Ces erreurs ont donc un impact très lourd sur notre modèle social et nos finances publiques ?

Pour les CAF, il y a 4,25 milliards d’euros de fraude potentielle, en forte hausse, sur le RSA, la prime d’activité ou les aides au logement. Pour la seule prime d’activité, plus d’un dossier sur quatre est erroné !

Ce n’est donc pas qu’un sujet de fraude, mais aussi un problème d’incompétence ou du moins d’irresponsabilité. Les fonctionnaires en charge de ces programmes sociaux n’ont aucun sens de leurs responsabilités financières.

En tant qu’économiste, que préconisez-vous pour une meilleure gestion des comptes des CAF ?

Cela fait au moins 5 ans que la Cour des Comptes étrille les CAF. Un plan d’amélioration a bien été lancé en 2023. Il a été appliqué aux trois quarts fin 2024. Résultat ? « Aucune amélioration notable », selon la Cour.

La situation s’aggrave avec une irresponsabilité qui essaime. Il est urgent d’appliquer à la Sécurité Sociale une version du DOGE américain à l’aide de la technologie et de l’IA, pour traquer non seulement la fraude qui est réelle, mais aussi les erreurs de calcul et les paiements indus. Cela demande aussi une réorganisation managériale des CAF, avec des changements de statuts et des licenciements de certains managers.

Parlons désormais des actifs numériques. Dans une tribune, vous écrivez notamment que les crypto-actifs constituent un « levier stratégique ». Pourriez-vous développer ?

Chaque nation peut mieux mobiliser ses ressources locales et spécificités en utilisant les cryptos-actifs, qui constituent un édifice financier global et fluide par nature, avec moins d’intermédiaires, de frais et d’obstacles en tout genre aux flux de capitaux.

Si les États-Unis de Donald Trump montrent la voie notamment avec une libéralisation des stablecoins (cryptomonnaies dont la valeur est indexée sur un actif stable, ndlr), qui vont permettre d’ailleurs à l’Amérique de mieux financer sa dette publique, de nombreux États émergents ont intérêt à développer leur infrastructure crypto prioritairement.

Aujourd’hui, les flux financiers dans le monde traditionnel sont encore limités, mais demain, le nouvel écosystème numérique permettra plus facilement d’investir au Brésil, au Kazakhstan ou au Moyen Orient.

Pourquoi les actifs numériques continuent-ils de susciter des réticences, notamment en France ?

Vieux réflexe atavique contre la finance et l’argent… Les pouvoirs publics ne cessent d’entraver l’écosystème des actifs numériques.

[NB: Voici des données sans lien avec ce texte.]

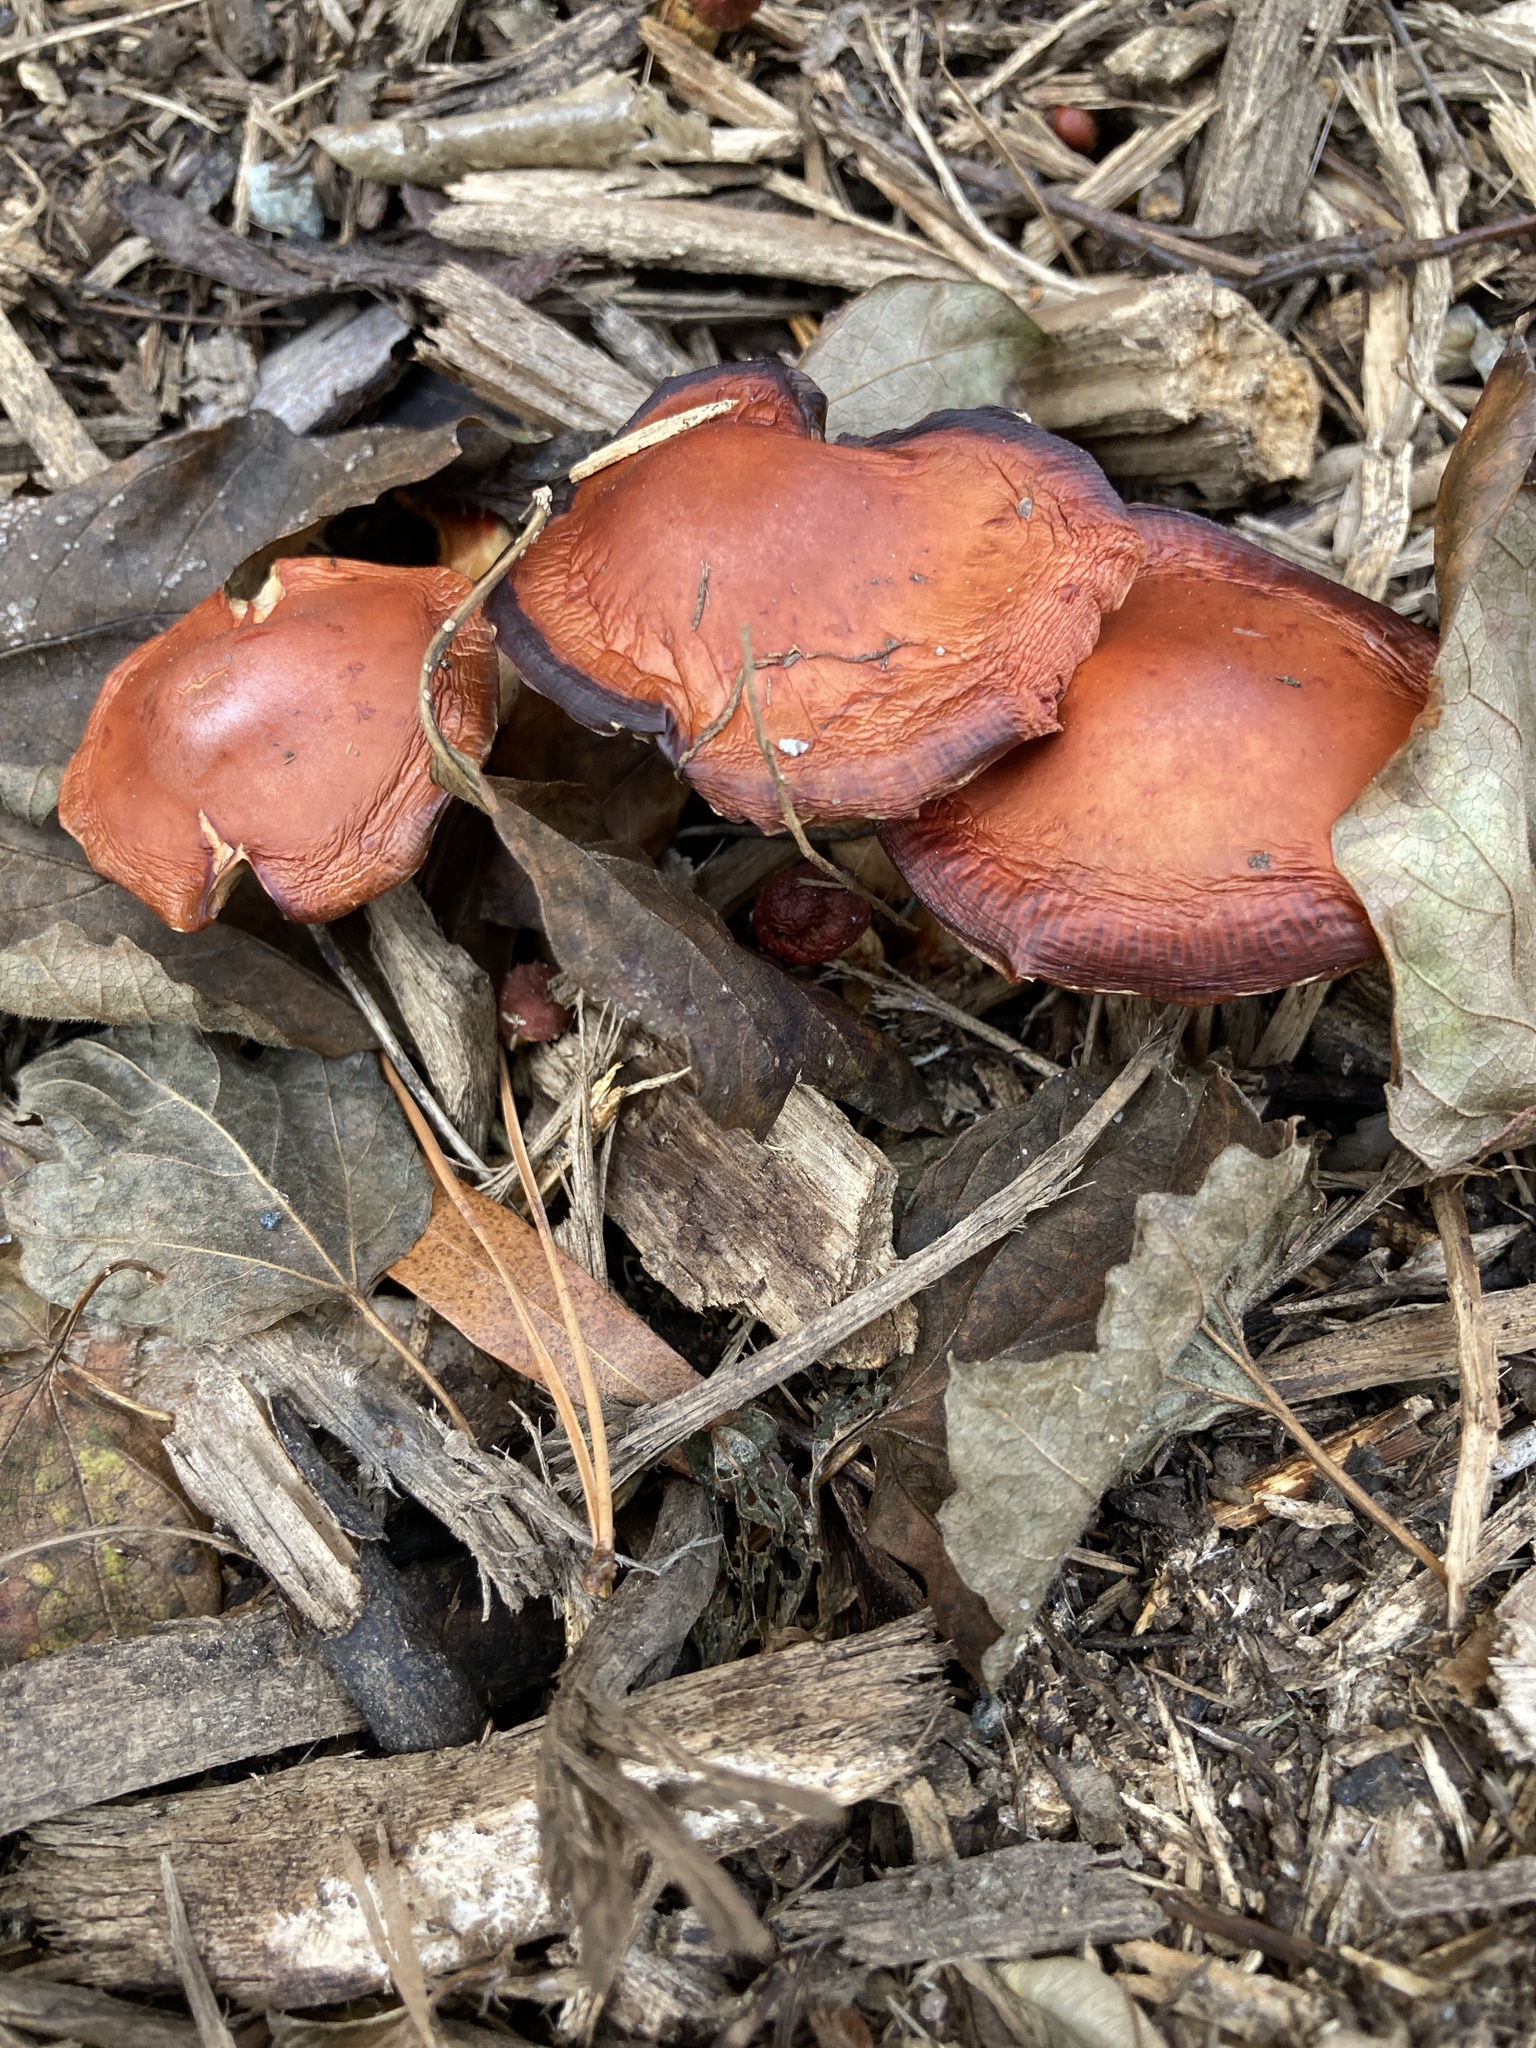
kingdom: Fungi
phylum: Basidiomycota
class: Agaricomycetes
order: Agaricales
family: Strophariaceae
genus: Leratiomyces
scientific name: Leratiomyces ceres
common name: Redlead roundhead
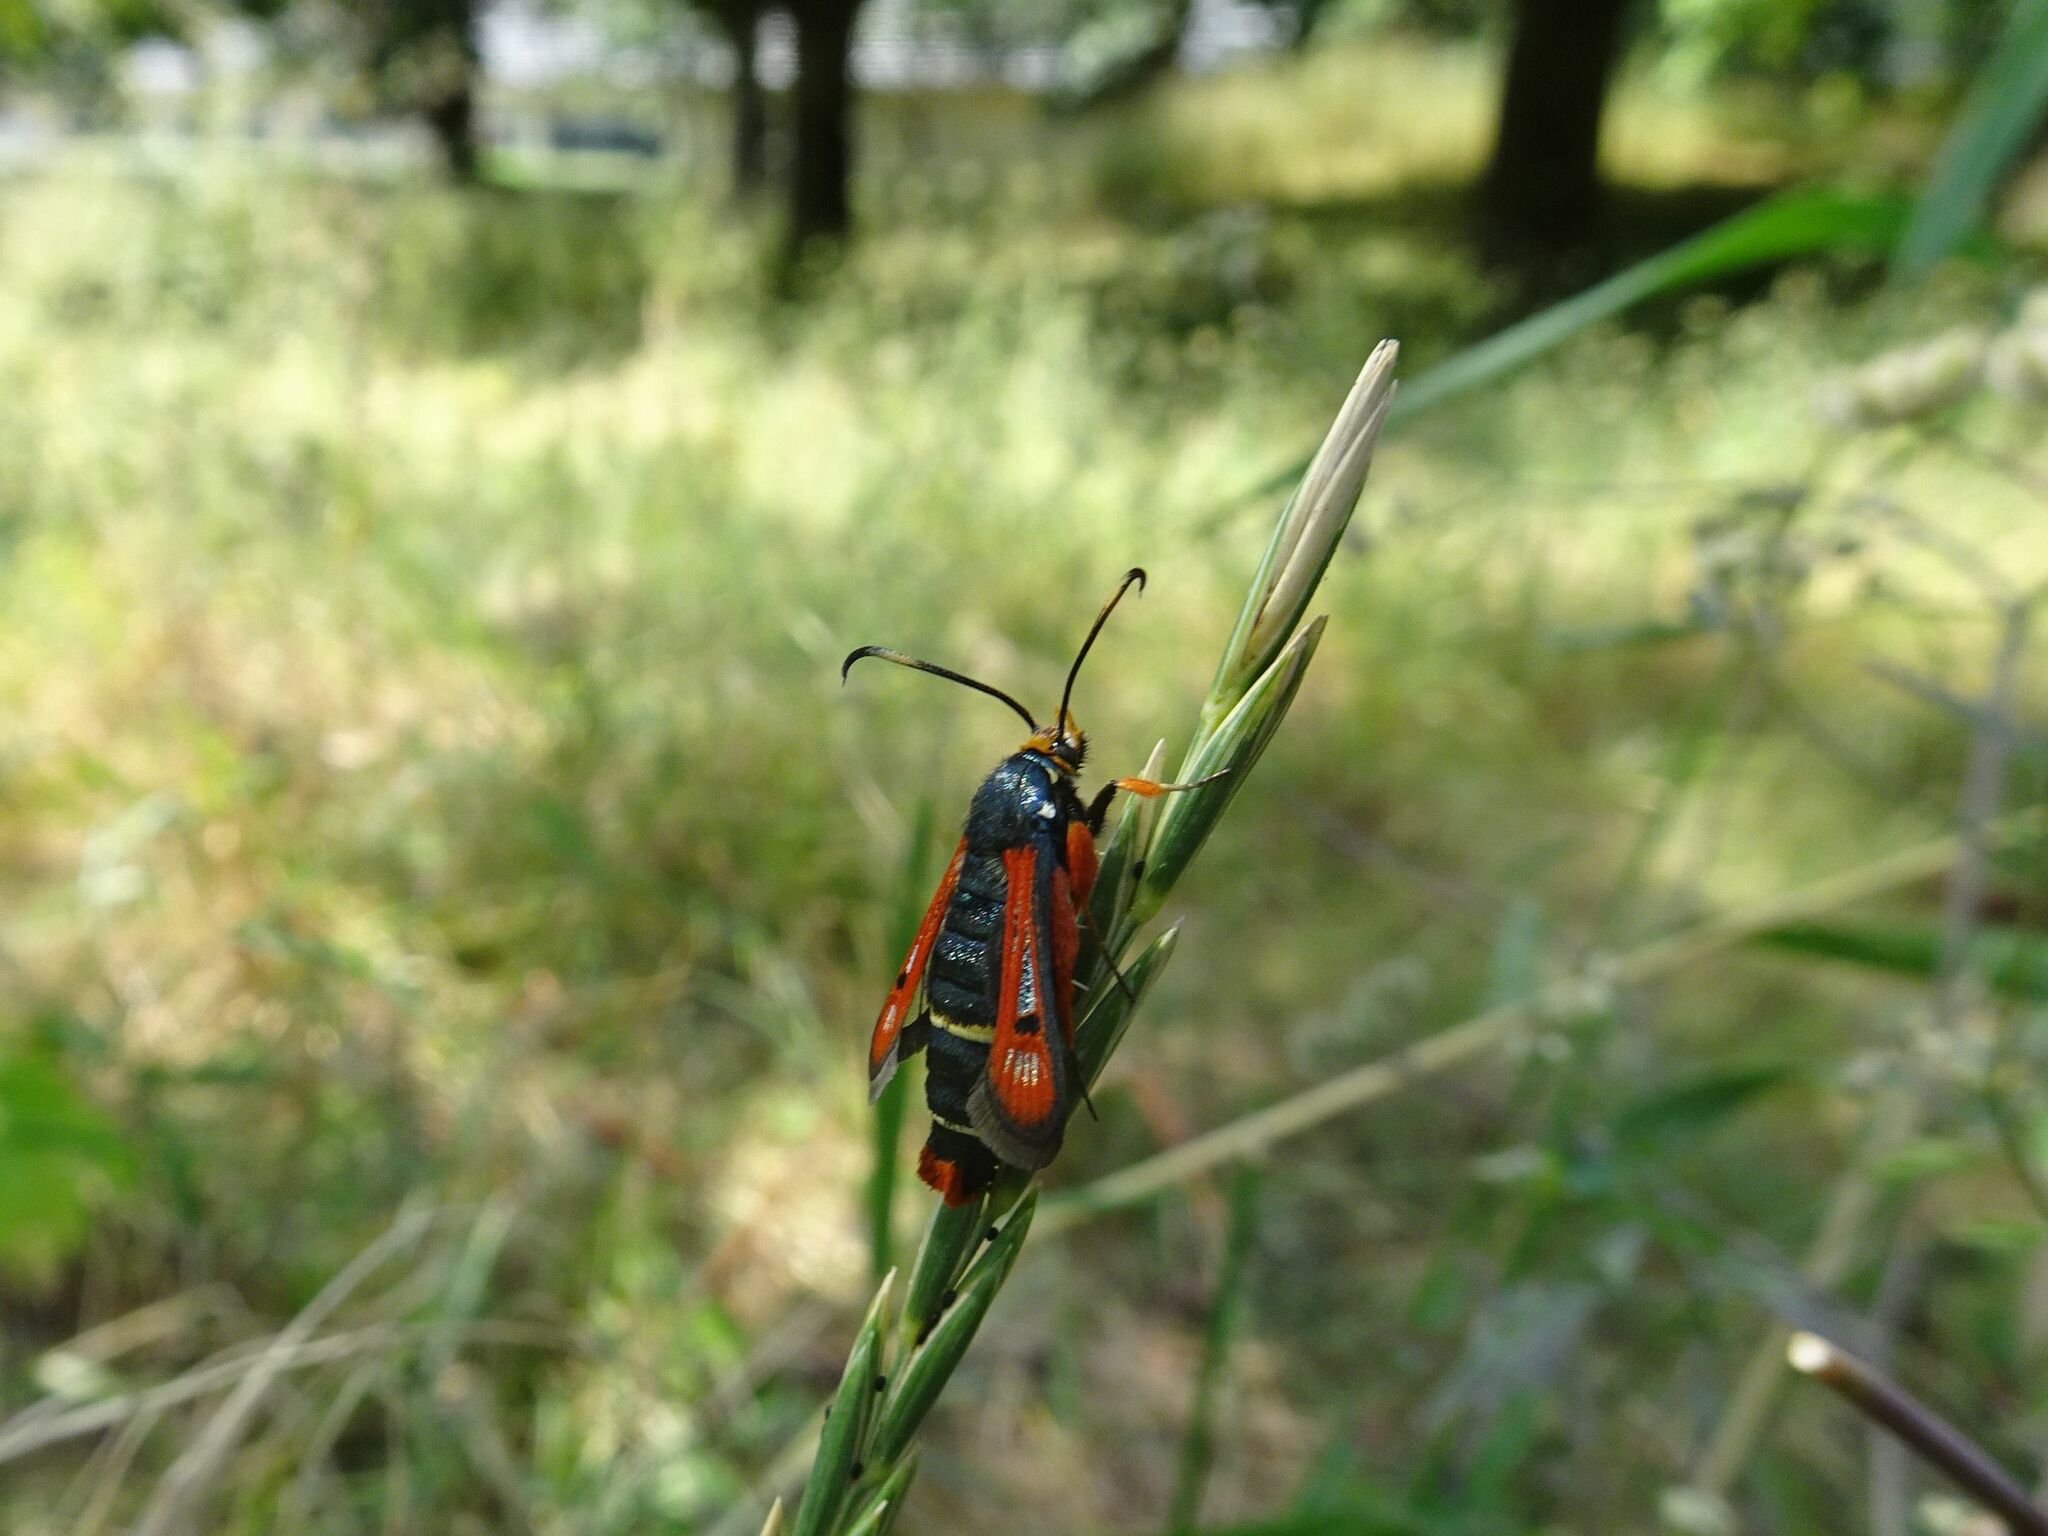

Dernière attaque en date : l’AMF qui précise que très peu de dossiers de start-up seront in fine validés comme respectant la réglementation européenne MICA.

Ainsi, une institution publique, financée par nos impôts, se permet d’annoncer qu’elle va vraisemblablement détruire de nombreuses start-up « cryptos » – à part peut être celles lancées par les copains de la BPI ou du gouvernement actuel.

Tout cela n’est pas sérieux et montre à quel point les politiques ont une vision dogmatique et rétrograde du sujet.